▶ [Task prompt]: Pull out every line below that holds the word "const".

----- Information supplied

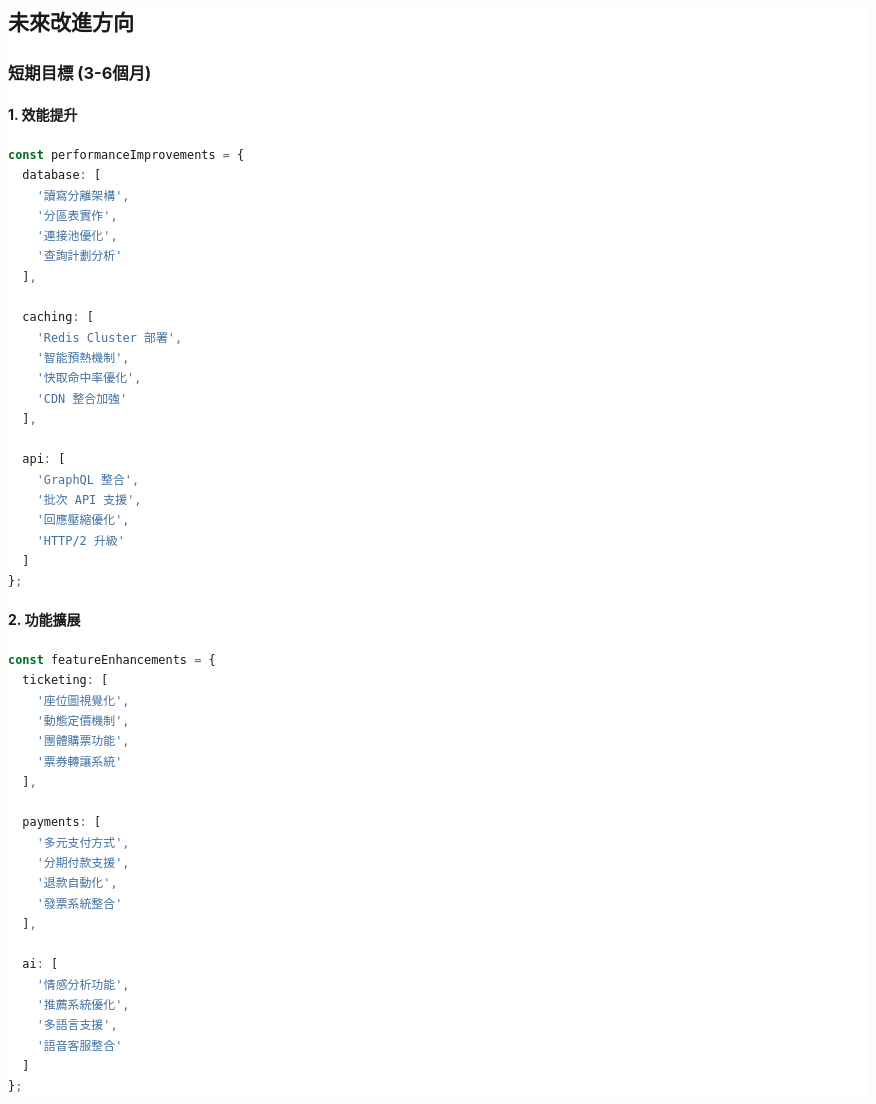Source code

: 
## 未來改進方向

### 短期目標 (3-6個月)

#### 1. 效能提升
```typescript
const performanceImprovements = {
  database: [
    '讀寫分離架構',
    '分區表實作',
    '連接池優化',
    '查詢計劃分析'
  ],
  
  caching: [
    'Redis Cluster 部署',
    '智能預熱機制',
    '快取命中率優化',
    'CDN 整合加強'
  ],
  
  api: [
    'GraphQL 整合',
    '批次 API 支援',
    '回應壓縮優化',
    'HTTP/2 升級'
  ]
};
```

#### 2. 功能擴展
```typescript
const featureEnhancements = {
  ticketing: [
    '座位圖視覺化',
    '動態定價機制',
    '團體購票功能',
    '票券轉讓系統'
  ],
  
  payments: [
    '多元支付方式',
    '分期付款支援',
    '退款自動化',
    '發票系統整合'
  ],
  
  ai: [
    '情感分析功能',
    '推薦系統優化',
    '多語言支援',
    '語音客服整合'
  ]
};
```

----------
----- Information supplied

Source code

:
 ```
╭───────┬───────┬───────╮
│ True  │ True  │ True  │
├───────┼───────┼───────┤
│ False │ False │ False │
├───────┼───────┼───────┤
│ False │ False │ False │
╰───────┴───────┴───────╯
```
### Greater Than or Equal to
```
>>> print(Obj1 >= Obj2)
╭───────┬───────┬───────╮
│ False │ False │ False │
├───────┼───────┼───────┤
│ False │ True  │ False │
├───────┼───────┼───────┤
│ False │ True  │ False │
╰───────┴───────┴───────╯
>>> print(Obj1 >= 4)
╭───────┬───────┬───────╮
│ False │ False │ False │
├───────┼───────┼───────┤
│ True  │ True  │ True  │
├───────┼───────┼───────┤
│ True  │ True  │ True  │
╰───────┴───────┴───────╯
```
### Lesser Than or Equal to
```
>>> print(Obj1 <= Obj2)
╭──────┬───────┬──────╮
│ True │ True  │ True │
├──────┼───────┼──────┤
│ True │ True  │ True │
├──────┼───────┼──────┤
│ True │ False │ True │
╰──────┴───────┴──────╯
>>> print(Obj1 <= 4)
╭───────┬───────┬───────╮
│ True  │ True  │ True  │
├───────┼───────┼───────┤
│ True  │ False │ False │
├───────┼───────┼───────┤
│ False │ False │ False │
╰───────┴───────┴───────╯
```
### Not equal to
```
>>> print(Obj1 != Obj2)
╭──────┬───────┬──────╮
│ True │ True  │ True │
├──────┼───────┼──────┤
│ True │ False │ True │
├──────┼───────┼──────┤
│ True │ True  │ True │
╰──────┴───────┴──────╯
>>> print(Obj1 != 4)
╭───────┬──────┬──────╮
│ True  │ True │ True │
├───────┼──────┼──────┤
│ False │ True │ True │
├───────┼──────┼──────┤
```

----------

▶ [Exercise response]:
const performanceImprovements = {
const featureEnhancements = {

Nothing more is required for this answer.